── Provided records ──

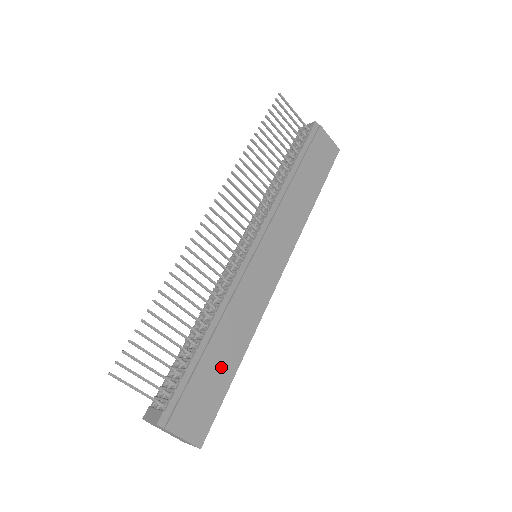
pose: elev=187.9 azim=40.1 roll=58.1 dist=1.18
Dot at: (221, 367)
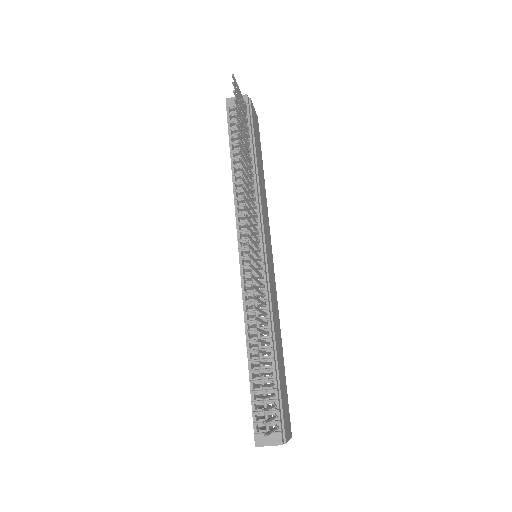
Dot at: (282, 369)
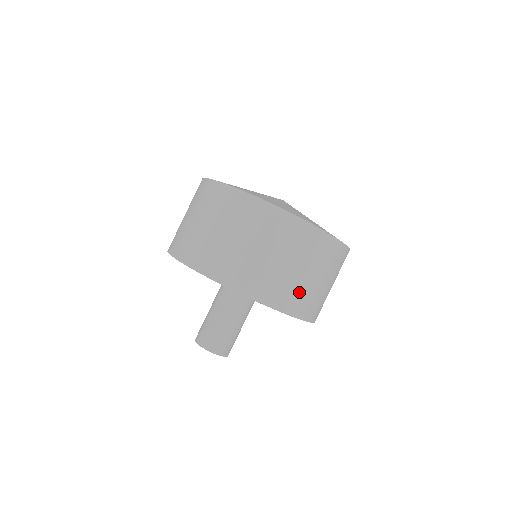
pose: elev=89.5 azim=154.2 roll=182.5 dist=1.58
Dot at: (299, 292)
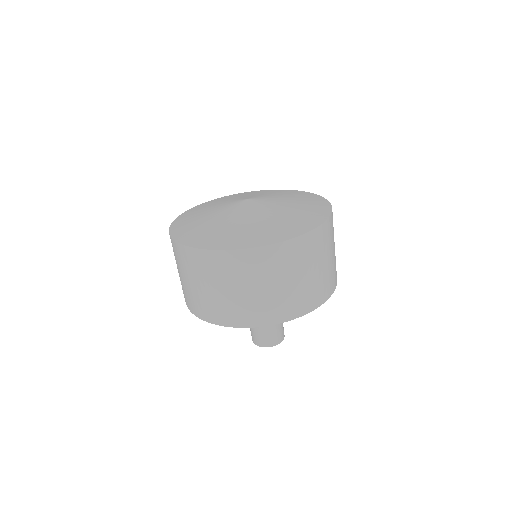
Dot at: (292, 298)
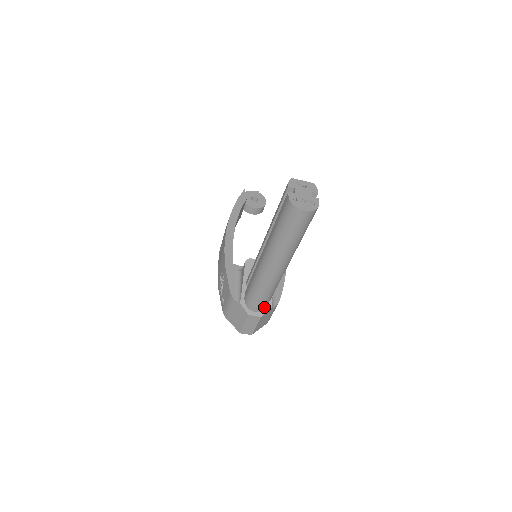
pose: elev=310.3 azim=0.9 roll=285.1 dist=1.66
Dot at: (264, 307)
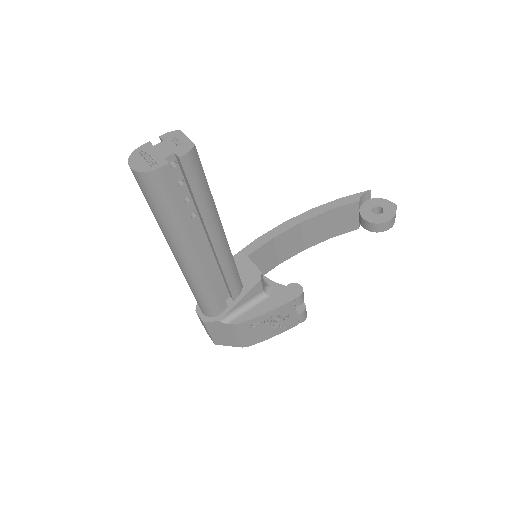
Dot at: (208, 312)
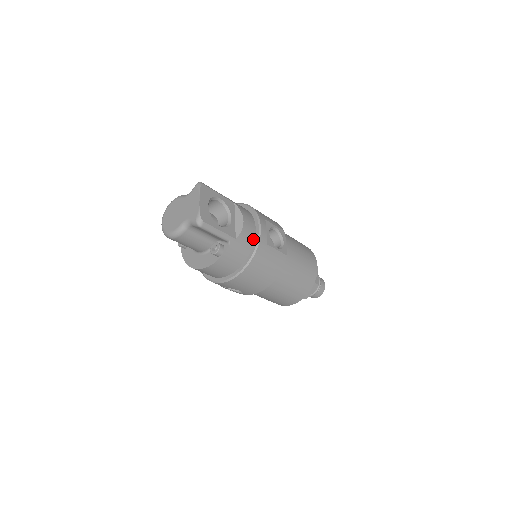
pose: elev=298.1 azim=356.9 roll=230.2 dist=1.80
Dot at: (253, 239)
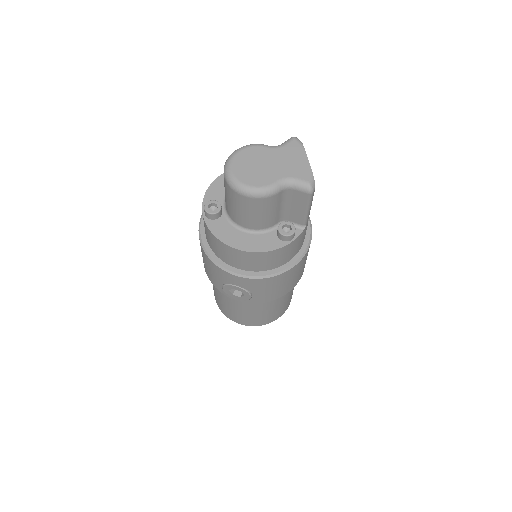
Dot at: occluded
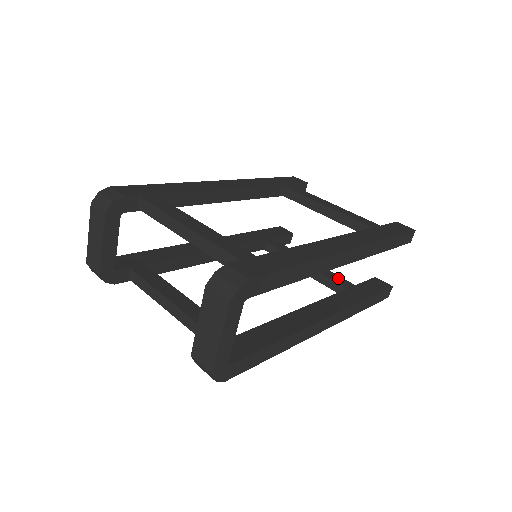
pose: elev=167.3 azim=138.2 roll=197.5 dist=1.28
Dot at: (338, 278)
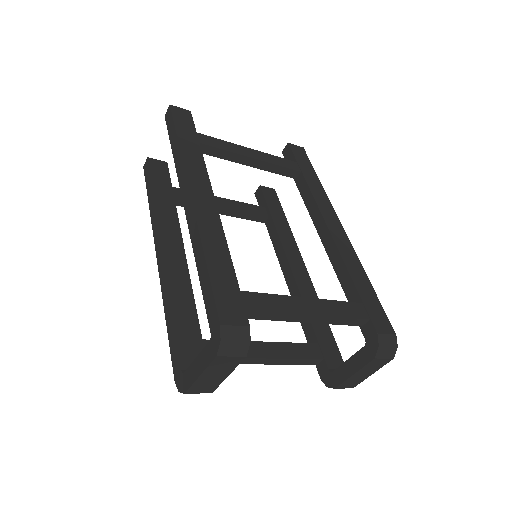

───

Work to do
Can you output every line of the records as a JSON list of strings, one string per line, with blank lines and pictures omitted?

Worked solution
[
  "pose: elev=187.9 azim=40.1 roll=58.1 dist=1.18",
  "Dot at: (221, 367)",
  "Dot at: (282, 369)",
  "pose: elev=89.5 azim=154.2 roll=182.5 dist=1.58",
  "Dot at: (299, 292)",
  "Dot at: (292, 298)",
  "pose: elev=310.3 azim=0.9 roll=285.1 dist=1.66",
  "Dot at: (264, 307)",
  "Dot at: (208, 312)",
  "pose: elev=298.1 azim=356.9 roll=230.2 dist=1.80",
  "Dot at: (253, 239)",
  "Dot at: occluded",
  "pose: elev=167.3 azim=138.2 roll=197.5 dist=1.28",
  "Dot at: (338, 278)"
]